Sans un bruit, il sortit le pauvre rongeur qu'il avait jusque-là trimballé sur le dos. D’un geste brusque, lui cassa le cou et le lança en direction de la tanière.
Le souffle court, il s'arma d'un énorme gourdin de bois et se posta derrière un petit promontoire, cache parfaite qui surplombait d'une courte distance l'endroit ou reposait la dépouille de l'appât.
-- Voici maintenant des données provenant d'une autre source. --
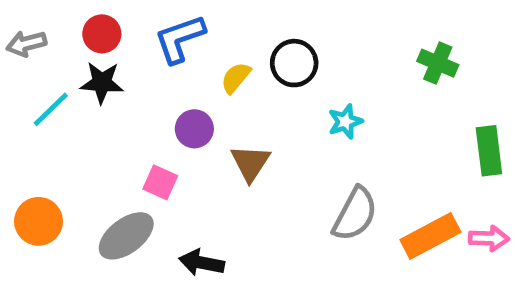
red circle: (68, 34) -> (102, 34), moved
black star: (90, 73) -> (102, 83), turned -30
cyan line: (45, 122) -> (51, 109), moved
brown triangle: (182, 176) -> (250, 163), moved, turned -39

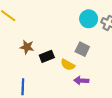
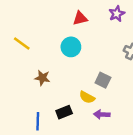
cyan circle: (89, 19) -> (71, 47), moved
black rectangle: (47, 56) -> (64, 112), moved

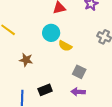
gray square: (103, 80) -> (79, 72), moved
yellow semicircle: (87, 97) -> (65, 46), moved

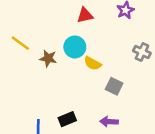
brown star: (26, 60) -> (48, 58), moved
gray square: (79, 72) -> (114, 86), moved

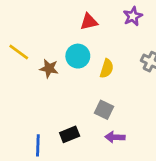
yellow semicircle: (93, 63) -> (107, 68), moved, turned -102
gray square: (114, 86) -> (104, 110), moved

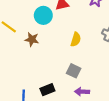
cyan circle: (78, 56) -> (43, 15), moved

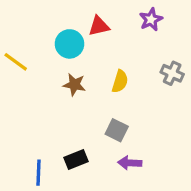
brown star: (32, 39) -> (74, 85), moved

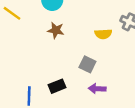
yellow semicircle: (120, 81) -> (103, 34), moved, turned 70

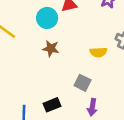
purple arrow: (97, 89) -> (92, 107), turned -84

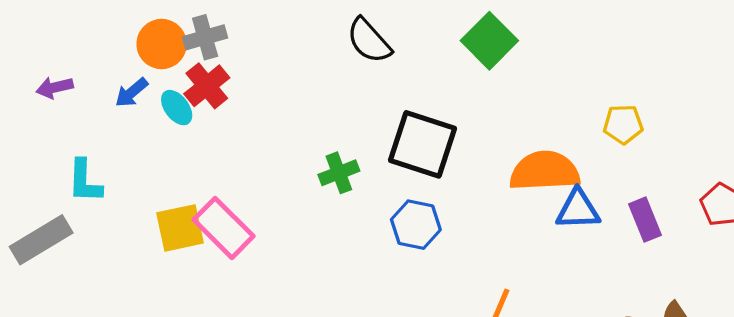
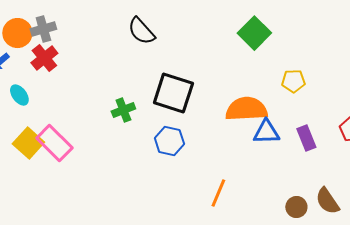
green square: (489, 41) -> (254, 33), moved
cyan ellipse: (177, 108) -> (19, 95), moved
yellow square: (180, 228) -> (28, 143), turned -36

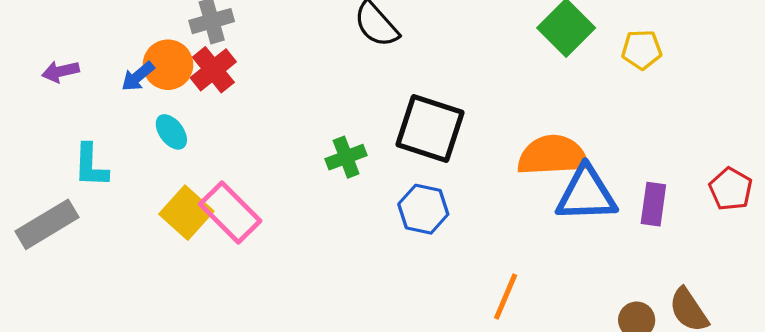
orange circle: (17, 33) -> (168, 65), moved
yellow pentagon: (293, 81) -> (642, 50), moved
blue triangle: (266, 132) -> (586, 194), size x1.4
purple rectangle: (306, 138) -> (653, 204), turned 30

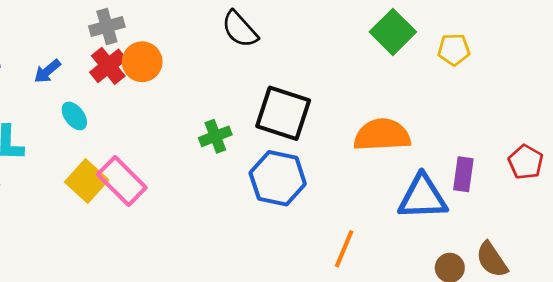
orange circle: (168, 65) -> (142, 62), moved
blue triangle: (586, 194) -> (423, 197), moved
blue hexagon: (423, 209) -> (278, 178), size x1.4

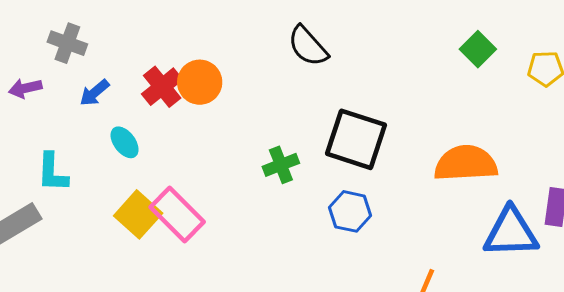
gray cross: (107, 27) -> (67, 43), moved, turned 36
green square: (393, 32) -> (478, 49), size x0.7
blue hexagon: (278, 178) -> (350, 211), size x0.7

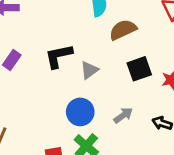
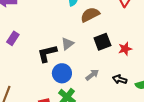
black L-shape: (59, 56) -> (47, 53), moved

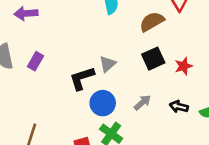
brown semicircle: (90, 15) -> (152, 22), moved

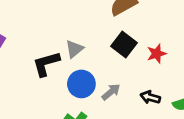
black square: (153, 59) -> (124, 45), turned -30
blue circle: (103, 103) -> (81, 84), moved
L'attente fut de courte durée.
Il y eut tout d'abord des grognements, puis, l'énorme bête apparue avec prudence, humant l'air de ses narines, puis elle ouvrit la gueule et  sortit sa langue d'où coulait une bave de gourmandise. Les yeux injectés de sang, les crocs en avant, elle avança lentement, reniflant l'odeur qui se dégageait de la chaire du cadavre. La commissure de ses babines se mit à trembler, excitées par la faim qui le tiraillait depuis plusieurs jours et son unique oreille, prudemment, s'assura de la tranquillité des lieux.
Jean ne bougeait pas, tétanisé par l'apparition du monstre de plus de cent livres qui l'avait odieusement estropié.
Cette confrontation avait hanté ses rêves depuis si longtemps qu’il se demandait maintenant s'il aurait le courage et la force nécessaire pour affronter son ennemi et en ressortir vainqueur ?
Le vieux solitaire s'approcha de son futur festin.
La présence de ce corps inerte ne semblait pas l'étonner, car son estomac en quête de nourriture, ne voyait en ce lapin mort qu'une simple aubaine et lui ordonnait avec véhémence une complète et périlleuse imprudence.
D'un seul bond, il se jeta sur la dépouille.
Jean devait immédiatement réagir.
Prenant son courage à deux mains, le gourdin tenu haut dans les airs, il s’élança vers le loup en hurlant.
La bête surprise ne réagit pas instantanément.
La jambe affaiblie de Jean ne fut pas un handicap à sa détermination. En moins de cinq enjambées, il rejoint le carnassier et lui assena un formidable coup sur l'arrière train.
Un hurlement retentit dans la forêt.
Le terrible animal, les deux pattes arrières paralysées,  n'eut qu'une fuite peu glorieuse en guise de réponse.
Agonisant de douleurs, il se traîna jusqu'à son antre et disparut brusquement happée par la pénombre.
Jean surpris par le comportement de sa victime entreprit de la prendre en chasse pour l'achever, mais, au dernier moment, jugea que la blessure infligée lui serait inexorablement fatale.
Il était certainement plus sage de la laisser agoniser en paix, plutôt que d'affronter son hypothétique et imprévisible sursaut de survie.
De plus les heures de souffrances que la bête s’apprêtait à endurer n'étaient une juste punition.